🤖 AI Summary
This work addresses copyright compliance concerns regarding open-source code (e.g., GPL-licensed) in large language model (LLM) training data, proposing SynPrune—a syntax-aware membership inference attack for precisely determining whether an LLM has memorized specific copyrighted code samples. Methodologically, SynPrune introduces a novel syntactic filtering mechanism: it leverages parser-derived abstract syntax trees to isolate and discard syntactically mandatory constructs, thereby isolating semantically distinctive, author-style–revealing substructures. It further integrates token-level importance scoring with structured code analysis to enable fine-grained provenance attribution. Experiments demonstrate that SynPrune consistently outperforms state-of-the-art methods across diverse code lengths and syntactic categories, achieving substantial gains in both membership inference accuracy and robustness. The approach provides a reliable, interpretable technical foundation for code copyright auditing and enhancing model transparency.
######
AIM OF THE TASK:
In the SynPrune summary, why does the method throw out the parts of code that the syntax makes mandatory? Answer in one to three sentences. The rows have no part in this work.

DATA PROVIDED:
######
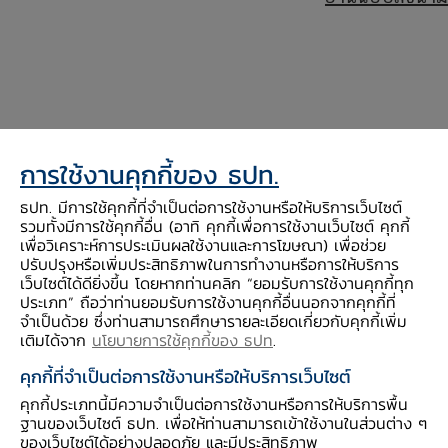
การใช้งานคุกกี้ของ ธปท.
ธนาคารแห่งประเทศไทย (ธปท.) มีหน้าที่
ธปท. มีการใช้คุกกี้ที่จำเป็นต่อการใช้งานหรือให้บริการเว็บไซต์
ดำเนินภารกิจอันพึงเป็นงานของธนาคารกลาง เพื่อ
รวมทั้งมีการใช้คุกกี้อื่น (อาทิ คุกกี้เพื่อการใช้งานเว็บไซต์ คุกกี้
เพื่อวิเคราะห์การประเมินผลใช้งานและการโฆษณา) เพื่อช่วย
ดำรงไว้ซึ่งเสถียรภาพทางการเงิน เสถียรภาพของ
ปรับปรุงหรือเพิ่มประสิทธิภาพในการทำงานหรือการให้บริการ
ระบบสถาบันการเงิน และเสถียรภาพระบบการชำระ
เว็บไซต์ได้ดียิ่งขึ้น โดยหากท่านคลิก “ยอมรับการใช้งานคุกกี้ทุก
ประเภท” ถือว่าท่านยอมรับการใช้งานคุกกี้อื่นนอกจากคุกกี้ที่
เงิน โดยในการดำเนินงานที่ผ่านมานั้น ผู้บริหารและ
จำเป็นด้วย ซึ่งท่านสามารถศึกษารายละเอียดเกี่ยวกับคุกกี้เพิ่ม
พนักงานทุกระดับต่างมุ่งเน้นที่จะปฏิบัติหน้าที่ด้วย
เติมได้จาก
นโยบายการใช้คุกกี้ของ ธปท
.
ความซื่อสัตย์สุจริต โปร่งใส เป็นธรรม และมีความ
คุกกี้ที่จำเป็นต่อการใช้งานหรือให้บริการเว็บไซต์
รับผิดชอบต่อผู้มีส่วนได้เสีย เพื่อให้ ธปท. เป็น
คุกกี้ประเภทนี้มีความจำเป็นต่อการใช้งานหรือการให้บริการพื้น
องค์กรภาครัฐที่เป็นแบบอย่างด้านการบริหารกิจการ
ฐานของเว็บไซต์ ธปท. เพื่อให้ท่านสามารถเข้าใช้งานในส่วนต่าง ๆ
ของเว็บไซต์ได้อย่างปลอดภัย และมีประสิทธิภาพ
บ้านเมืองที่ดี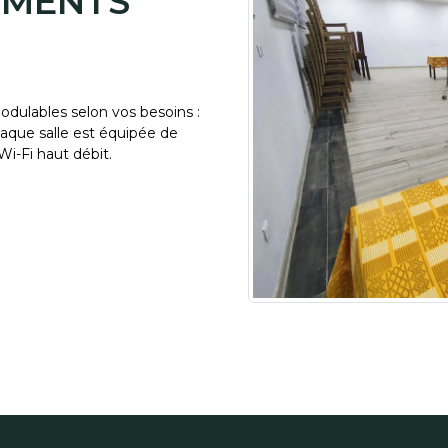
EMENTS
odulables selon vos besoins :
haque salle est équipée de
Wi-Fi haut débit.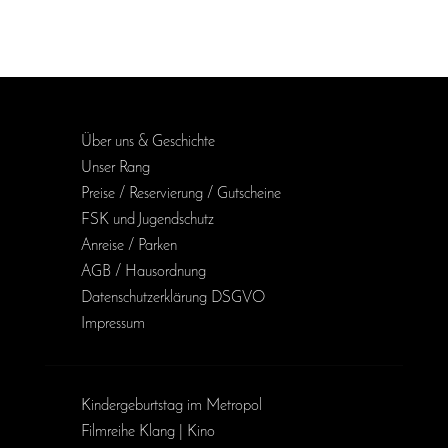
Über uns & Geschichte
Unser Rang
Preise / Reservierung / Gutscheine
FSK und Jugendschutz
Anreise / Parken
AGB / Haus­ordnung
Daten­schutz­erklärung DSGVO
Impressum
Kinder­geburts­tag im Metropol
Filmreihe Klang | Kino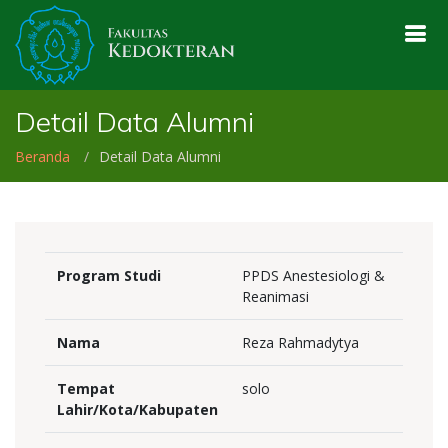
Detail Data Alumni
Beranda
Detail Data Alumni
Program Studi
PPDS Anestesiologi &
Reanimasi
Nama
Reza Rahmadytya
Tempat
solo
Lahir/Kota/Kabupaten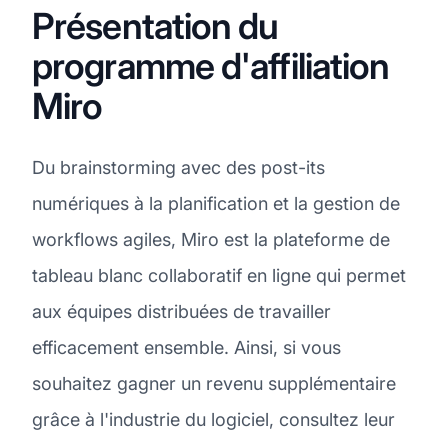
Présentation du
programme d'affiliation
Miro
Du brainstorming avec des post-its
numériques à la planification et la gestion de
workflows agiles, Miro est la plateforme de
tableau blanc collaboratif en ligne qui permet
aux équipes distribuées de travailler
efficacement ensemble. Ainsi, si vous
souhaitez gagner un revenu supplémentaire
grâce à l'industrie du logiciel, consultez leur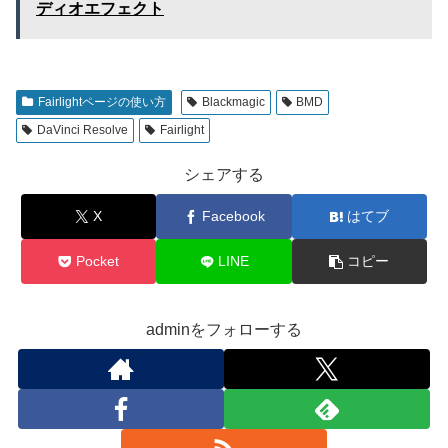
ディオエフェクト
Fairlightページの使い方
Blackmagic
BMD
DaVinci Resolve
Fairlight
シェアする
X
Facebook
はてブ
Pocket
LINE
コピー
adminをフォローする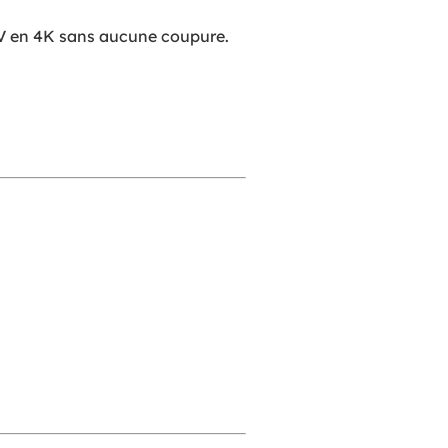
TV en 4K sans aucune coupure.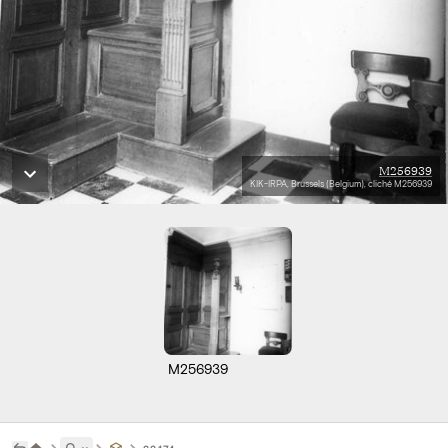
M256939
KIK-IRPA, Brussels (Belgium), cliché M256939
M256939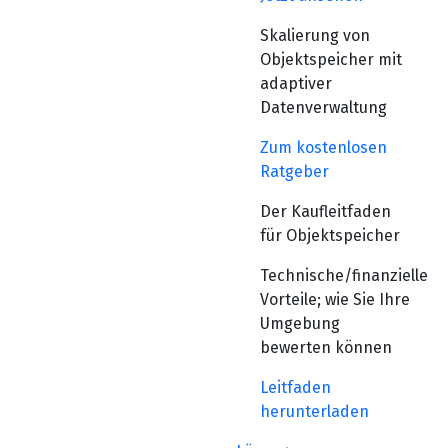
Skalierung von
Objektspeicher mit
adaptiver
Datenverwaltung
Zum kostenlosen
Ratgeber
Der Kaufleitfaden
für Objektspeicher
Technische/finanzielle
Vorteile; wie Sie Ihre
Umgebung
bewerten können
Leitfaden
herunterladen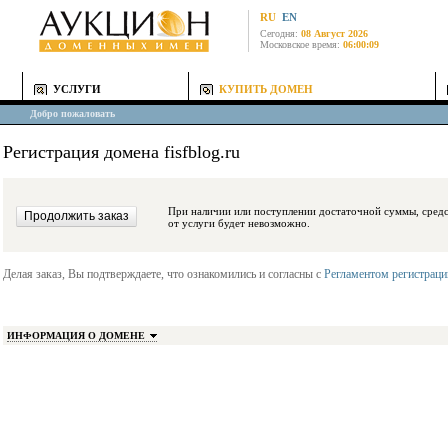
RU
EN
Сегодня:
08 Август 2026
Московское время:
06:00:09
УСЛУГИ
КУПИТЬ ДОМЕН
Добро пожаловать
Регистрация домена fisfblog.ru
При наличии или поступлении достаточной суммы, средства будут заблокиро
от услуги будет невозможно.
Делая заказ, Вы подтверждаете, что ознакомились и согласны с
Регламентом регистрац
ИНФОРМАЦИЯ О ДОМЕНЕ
######
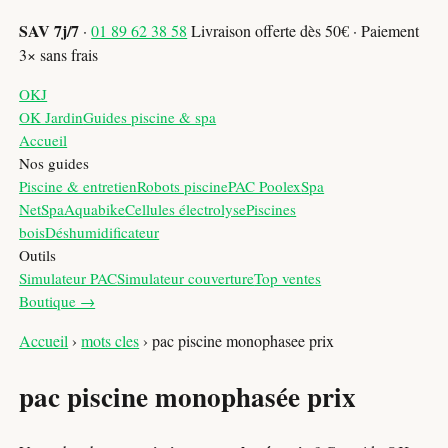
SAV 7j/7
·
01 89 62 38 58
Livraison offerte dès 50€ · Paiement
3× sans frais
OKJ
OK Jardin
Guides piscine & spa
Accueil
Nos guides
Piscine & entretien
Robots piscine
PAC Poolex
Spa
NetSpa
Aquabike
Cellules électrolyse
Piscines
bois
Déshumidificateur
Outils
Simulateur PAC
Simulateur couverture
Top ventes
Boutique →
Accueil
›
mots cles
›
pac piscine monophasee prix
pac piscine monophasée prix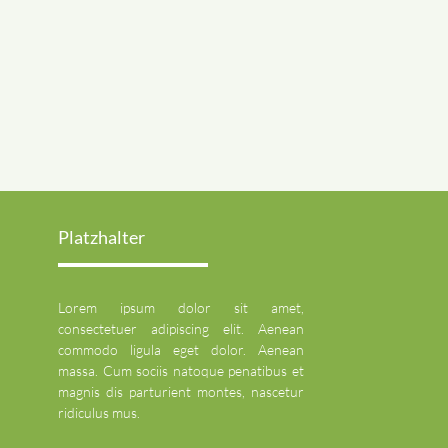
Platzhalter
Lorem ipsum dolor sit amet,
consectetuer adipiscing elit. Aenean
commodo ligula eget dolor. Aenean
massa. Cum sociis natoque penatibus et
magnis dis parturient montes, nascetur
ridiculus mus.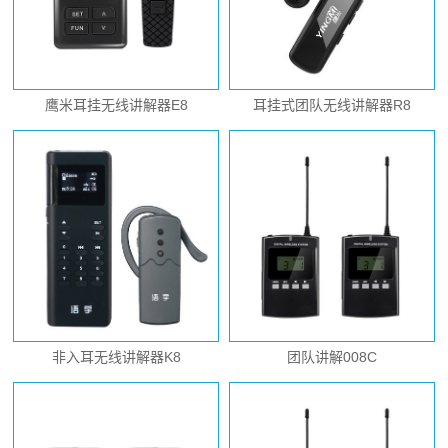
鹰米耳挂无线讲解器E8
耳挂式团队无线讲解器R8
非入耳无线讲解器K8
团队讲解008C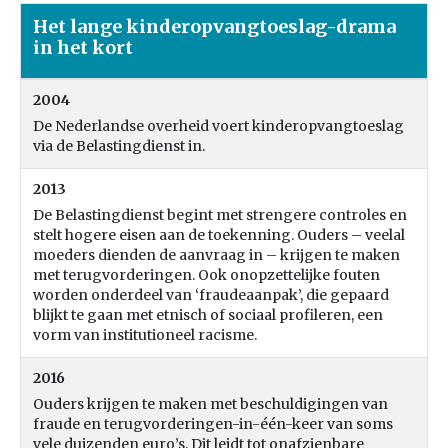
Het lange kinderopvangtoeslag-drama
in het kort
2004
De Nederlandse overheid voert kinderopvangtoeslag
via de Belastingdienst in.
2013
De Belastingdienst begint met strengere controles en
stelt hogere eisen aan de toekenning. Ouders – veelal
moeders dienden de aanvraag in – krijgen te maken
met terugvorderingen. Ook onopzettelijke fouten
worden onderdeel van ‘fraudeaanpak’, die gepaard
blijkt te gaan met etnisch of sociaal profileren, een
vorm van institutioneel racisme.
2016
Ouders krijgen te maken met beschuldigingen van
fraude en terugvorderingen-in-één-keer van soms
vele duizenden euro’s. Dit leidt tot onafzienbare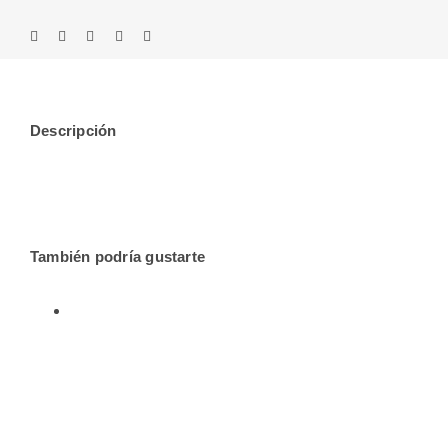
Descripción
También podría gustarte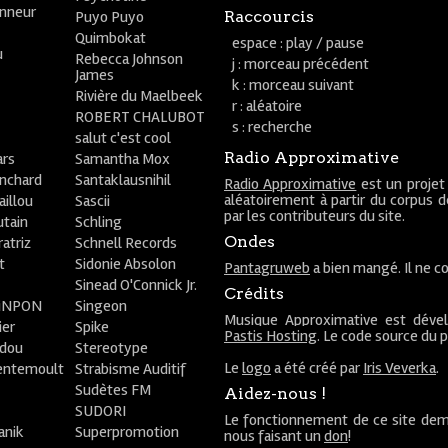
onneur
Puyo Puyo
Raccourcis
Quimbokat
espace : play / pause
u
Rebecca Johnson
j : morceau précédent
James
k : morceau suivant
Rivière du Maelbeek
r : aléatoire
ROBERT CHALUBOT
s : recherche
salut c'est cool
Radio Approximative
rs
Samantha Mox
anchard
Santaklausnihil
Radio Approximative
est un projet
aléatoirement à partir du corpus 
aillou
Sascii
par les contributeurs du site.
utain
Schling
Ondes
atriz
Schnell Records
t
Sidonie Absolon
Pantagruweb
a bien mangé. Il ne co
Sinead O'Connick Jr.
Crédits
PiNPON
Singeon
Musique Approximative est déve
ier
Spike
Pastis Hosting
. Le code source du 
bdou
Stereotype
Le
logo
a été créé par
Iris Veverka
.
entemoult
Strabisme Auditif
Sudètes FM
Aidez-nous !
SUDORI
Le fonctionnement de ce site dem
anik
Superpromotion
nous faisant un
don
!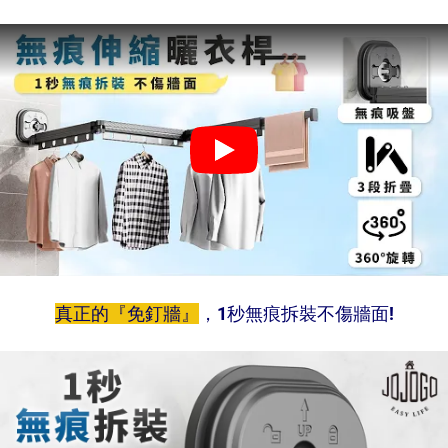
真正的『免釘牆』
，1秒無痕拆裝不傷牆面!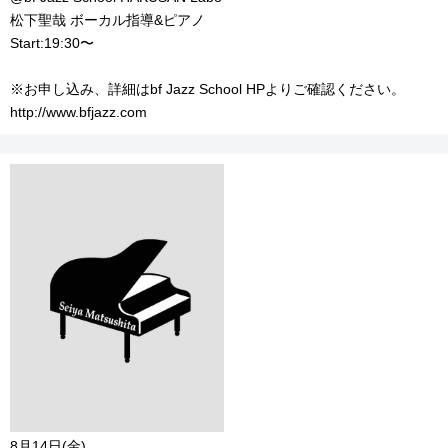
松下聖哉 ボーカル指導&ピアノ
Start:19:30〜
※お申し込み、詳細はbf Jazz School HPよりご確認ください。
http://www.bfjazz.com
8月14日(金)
######
RESULT BELOW:
Dropping those required constructs leaves only the substructures that carry distinct meaning and reveal an author's style. That is what lets SynPrune tell whether an LLM has memorized specific copyrighted code samples.